It’s official! We are now in the Department of Mathematics, Statistics, and Computer Science!
The department’s name has been Mathematics since the math major was approved in 1903-04. As you may know, the Mathematics Program has a strong national reputation, and is known for its unusually large number of majors (about 60 math majors graduate per year), the high proportion of undergraduate math majors who go on to earn a Ph.D. (tops among small colleges and eleventh among all institutions during the 1990s), as well as its ability to draw students who don’t fit the stereotypes of a mathematics major (you don’t have to be a nerd to major in math here).

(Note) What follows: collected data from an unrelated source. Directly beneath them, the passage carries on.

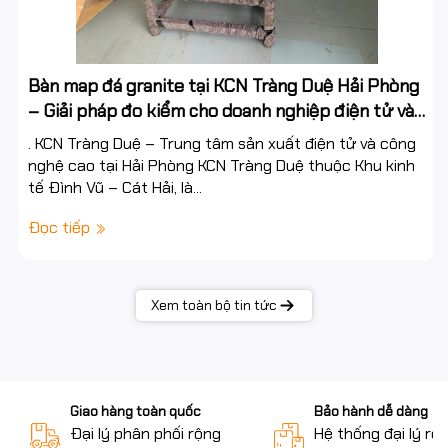
Bàn map đá granite tại KCN Tràng Duệ Hải Phòng
– Giải pháp đo kiểm cho doanh nghiệp điện tử và
công nghiệp công nghệ cao
. KCN Tràng Duệ – Trung tâm sản xuất điện tử và công
nghệ cao tại Hải Phòng KCN Tràng Duệ thuộc Khu kinh
tế Đình Vũ – Cát Hải, là...
Đọc tiếp
Xem toàn bộ tin tức
Giao hàng toàn quốc
Bảo hành dễ dàng
Đại lý phân phối rộng
Hệ thống đại lý rộ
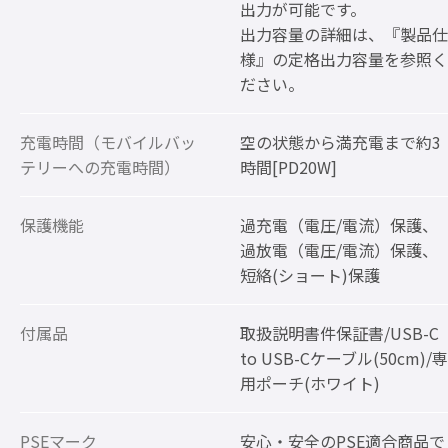
出力が可能です。
出力容量の詳細は、『製品仕
様』の定格出力容量を参照く
ださい。
充電時間（モバイルバッ
空の状態から満充電まで約3
テリーへの充電時間）
時間[PD20W]
保護機能
過充電（電圧/電流）保護、
過放電（電圧/電流）保護、
短絡(ショート)保護
付属品
取扱説明書件保証書/USB-C
to USB-Cケーブル(50cm)/専
用ポーチ(ホワイト)
PSEマーク
安心・安全のPSE適合商品で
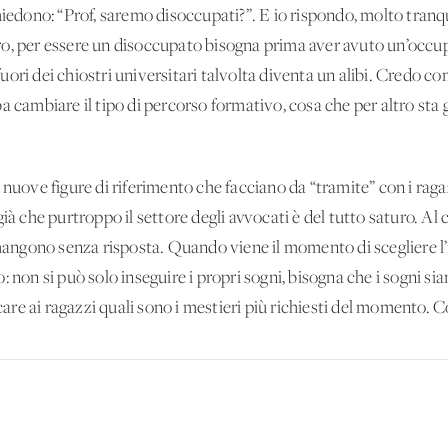
hiedono: “Prof, saremo disoccupati?”. E io rispondo, molto tran
o, per essere un disoccupato bisogna prima aver avuto un’occup
i fuori dei chiostri universitari talvolta diventa un alibi. Credo c
a cambiare il tipo di percorso formativo, cosa che per altro sta 
 nuove figure di riferimento che facciano da “tramite” con i raga
ià che purtroppo il settore degli avvocati è del tutto saturo. Al
imangono senza risposta. Quando viene il momento di scegliere l’
 non si può solo inseguire i propri sogni, bisogna che i sogni sia
dicare ai ragazzi quali sono i mestieri più richiesti del momento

But Mathematics, Statistics, and CS are three different academic disciplines. When the programs in Statistics and CS began in the mid-1970s, their connections with mathematical thinking and mathematics professors made the Department of Mathematics a natural home for them. But nobody can consider Statistics or CS as sub-disciplines of Mathematics nowadays: Statistics seeks to learn from data, drawing motivation from interdisciplinary applications, and relying on experimental design and computation as well as Mathematics; and anyone familiar with the nature of CS knows that theory is only one aspect of CS, along with design and abstraction. Both Statistics and CS emerged with more and more distinct disciplinary identities at the undergraduate level throughout the last half of the 20th century.
This change in our department name recognizes evolutionary changes that have already taken place among our three programs, Mathematics, Statistics, and CS. But we remain the same department, still committed to serving all students interested in any of our three disciplines, whether as a major/concentration or just for a course or two.